Later this year, citizens of Ireland will be able to buy an official passport-style identification card that uses a selfie for the photo. Flashing the card at the airport will allow the owner to travel throughout Europe without an actual full passport. To get the card, an official app will be produced, through which personal details will be added, and the all-important selfie snapped.
That’s right, your selfie will taken using a government sanctioned photo app, and can’t be one you shared on Instagram, or tweaked using the many beautification tools available through standard camera apps. Expect some clever facial recognition tech to delete pictures featuring duck faces, horse’s head masks, or photo bombing animals. Once the card has been delivered, it’ll be valid for five years, dashing any dreams selfie fans had for updating the picture each day.
While the card won’t be used for travel outside the European Union, it will have other uses. For example, it could be used as a backup should the owner lose their full passport, or serve as a temporary travel permit while it’s being renewed or replaced. Because it’s credit card sized, it’d be handy identification too. Several European countries already allow people to travel between countries using a national identification card.

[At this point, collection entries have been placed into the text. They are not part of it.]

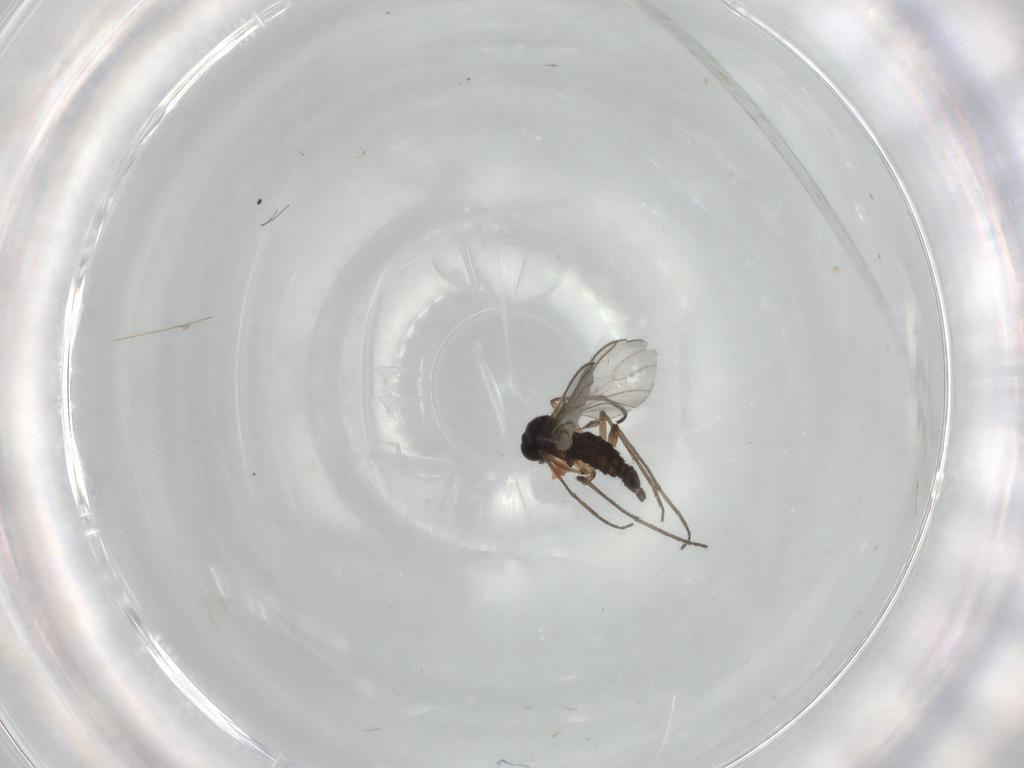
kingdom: Animalia
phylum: Arthropoda
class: Insecta
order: Diptera
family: Sciaridae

Currently, the passport card is only due for launch in Ireland, and it’ll be available from July this year, when it will cost 35 euros, or about $40. It’s not clear whether this is a trial run for a wider launch through the rest of the UK, or out into Europe.
Should the scheme prove successful, selfies could be approved for use on other official documents, provided it’s taken using a dedicated and approved smartphone app. The announcement also links into new reports Delaware plans to introduce a digital driving licence in 2016, which unlike the selfie passport, wouldn’t be accompanied by a physical version at all.